EXERCISE AIM
Copy, exactly and without additions, every line in the records below from the one holding "FIGURE 6 The" through the one holding "Figure 11. System", both ends included.

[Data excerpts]

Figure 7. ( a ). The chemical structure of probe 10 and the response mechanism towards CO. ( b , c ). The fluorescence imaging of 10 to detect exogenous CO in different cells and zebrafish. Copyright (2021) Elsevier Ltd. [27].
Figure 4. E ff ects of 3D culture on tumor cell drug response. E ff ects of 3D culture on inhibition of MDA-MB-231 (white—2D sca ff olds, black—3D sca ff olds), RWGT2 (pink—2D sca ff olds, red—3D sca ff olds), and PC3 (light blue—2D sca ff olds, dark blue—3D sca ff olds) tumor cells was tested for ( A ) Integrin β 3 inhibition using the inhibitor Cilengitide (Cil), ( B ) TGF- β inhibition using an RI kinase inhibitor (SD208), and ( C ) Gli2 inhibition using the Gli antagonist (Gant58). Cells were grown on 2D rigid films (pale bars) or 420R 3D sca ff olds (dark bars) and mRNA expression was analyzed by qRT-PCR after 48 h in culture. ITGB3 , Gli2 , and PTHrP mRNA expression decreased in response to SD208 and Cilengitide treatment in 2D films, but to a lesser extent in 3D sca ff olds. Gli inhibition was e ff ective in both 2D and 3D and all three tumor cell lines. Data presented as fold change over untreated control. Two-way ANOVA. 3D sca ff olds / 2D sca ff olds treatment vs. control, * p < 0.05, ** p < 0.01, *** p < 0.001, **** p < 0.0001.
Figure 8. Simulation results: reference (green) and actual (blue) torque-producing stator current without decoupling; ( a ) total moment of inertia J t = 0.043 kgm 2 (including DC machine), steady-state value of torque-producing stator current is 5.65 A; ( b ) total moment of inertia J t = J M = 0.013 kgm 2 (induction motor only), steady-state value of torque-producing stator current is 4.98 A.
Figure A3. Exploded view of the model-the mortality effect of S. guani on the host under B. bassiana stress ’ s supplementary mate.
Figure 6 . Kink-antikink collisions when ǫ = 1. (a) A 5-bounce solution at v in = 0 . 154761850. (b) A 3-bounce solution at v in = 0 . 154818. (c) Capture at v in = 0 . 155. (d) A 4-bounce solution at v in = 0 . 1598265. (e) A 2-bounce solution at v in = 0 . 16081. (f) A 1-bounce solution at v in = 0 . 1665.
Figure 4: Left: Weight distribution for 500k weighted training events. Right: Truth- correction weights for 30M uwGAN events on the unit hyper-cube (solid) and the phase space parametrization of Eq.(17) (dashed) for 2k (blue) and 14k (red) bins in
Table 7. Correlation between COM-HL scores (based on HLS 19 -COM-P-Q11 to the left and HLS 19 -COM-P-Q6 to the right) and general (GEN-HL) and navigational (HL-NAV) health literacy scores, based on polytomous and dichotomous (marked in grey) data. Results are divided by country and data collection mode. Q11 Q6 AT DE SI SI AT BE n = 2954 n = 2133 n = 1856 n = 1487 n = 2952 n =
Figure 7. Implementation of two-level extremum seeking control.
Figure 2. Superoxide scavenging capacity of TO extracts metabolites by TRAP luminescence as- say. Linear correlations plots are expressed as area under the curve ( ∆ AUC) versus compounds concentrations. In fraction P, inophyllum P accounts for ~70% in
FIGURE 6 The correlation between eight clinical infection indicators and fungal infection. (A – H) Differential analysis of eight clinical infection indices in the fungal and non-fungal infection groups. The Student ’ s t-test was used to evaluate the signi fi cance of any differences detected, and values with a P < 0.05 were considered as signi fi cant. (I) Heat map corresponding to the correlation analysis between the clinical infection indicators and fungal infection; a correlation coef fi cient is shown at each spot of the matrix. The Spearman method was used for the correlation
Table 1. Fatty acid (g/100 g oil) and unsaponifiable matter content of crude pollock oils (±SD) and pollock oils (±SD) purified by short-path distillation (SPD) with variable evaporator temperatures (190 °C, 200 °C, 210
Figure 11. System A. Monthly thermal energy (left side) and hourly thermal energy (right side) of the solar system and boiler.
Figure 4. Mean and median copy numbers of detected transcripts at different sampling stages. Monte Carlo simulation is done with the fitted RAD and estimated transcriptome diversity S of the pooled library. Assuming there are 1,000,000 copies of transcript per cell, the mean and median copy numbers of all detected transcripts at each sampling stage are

COMPLETED TASK
FIGURE 6 The correlation between eight clinical infection indicators and fungal infection. (A – H) Differential analysis of eight clinical infection indices in the fungal and non-fungal infection groups. The Student ’ s t-test was used to evaluate the signi fi cance of any differences detected, and values with a P < 0.05 were considered as signi fi cant. (I) Heat map corresponding to the correlation analysis between the clinical infection indicators and fungal infection; a correlation coef fi cient is shown at each spot of the matrix. The Spearman method was used for the correlation
Table 1. Fatty acid (g/100 g oil) and unsaponifiable matter content of crude pollock oils (±SD) and pollock oils (±SD) purified by short-path distillation (SPD) with variable evaporator temperatures (190 °C, 200 °C, 210
Figure 11. System A. Monthly thermal energy (left side) and hourly thermal energy (right side) of the solar system and boiler.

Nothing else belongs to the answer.